On May 10, 2014, a Stamp Out Hunger drive was conducted by Edina, Baring and Hurdland mail carriers with the assistance of the Knox County Cub Scout Pack No. 28. Over 1300 pounds of food and other donations were accepted during the drive, all of which will be distributed by the Food Pantry to Knox countians experiencing emergency food shortages.
Those who need food immediately in Knox County are asked to call or visit the Knox County Sheriff’s Office. Paperwork will need to be filled out before food is made available which usually happens the same day the request is made. There is a limit to the number of times a person/family may receive an emergency supply of food in a year, though each case is assessed individually and it is possible for an exception to be made.
Anyone wishing to take advantage of the monthly food pickup at the Knox County Food Cupboard is asked to arrive at the Food Cupboard between 7:30 a.m. and 11:00 a.m. or between 1:00 p.m. and 4:00 p.m. this Friday, June 6, 2014. Monthly food pick up is the first Friday, following the first Thursday, of every month.
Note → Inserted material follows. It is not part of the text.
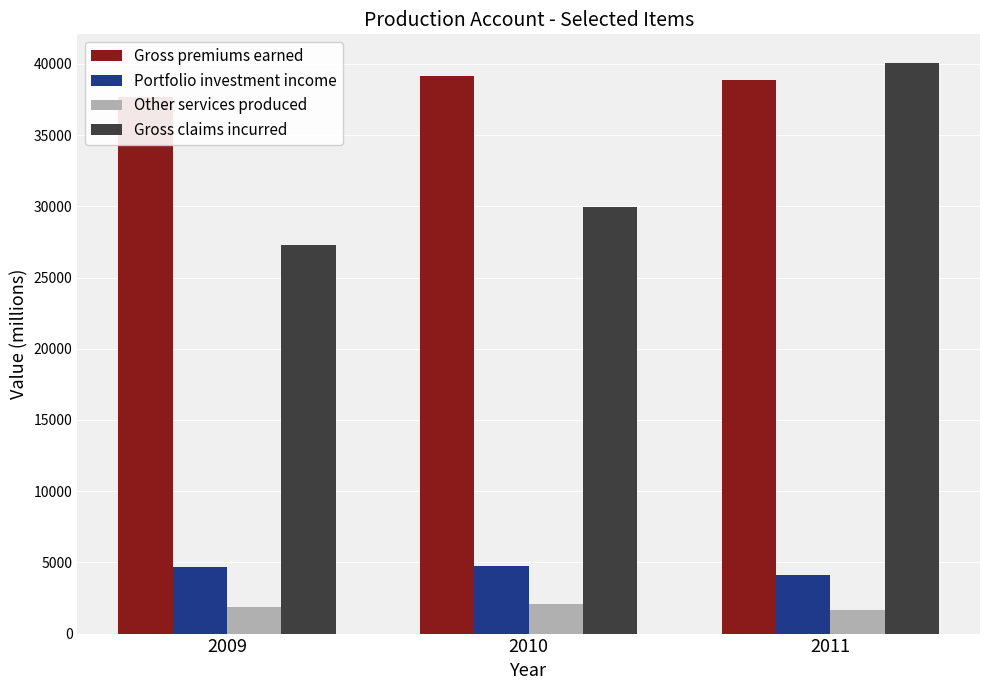

Which series has the largest range (max minus min)?

Gross claims incurred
Please make sure your trunk is cleaned out and bring a photo I.D. along with a power or water bill that shows you live in Knox County. Also, Food Cupboard organizers ask that no one park in the Post Office parking lot or in front of the Bink’s Firehouse in Edina.
“We want to be in good graces with our Post Office and the Fire Department and want to make sure people don’t use those places for parking,” said Clair.
The Knox County Food Cupboard and Food Pantry are housed in the same building it is located on the northwest corner of East Morgan and South 2nd Streets in Edina.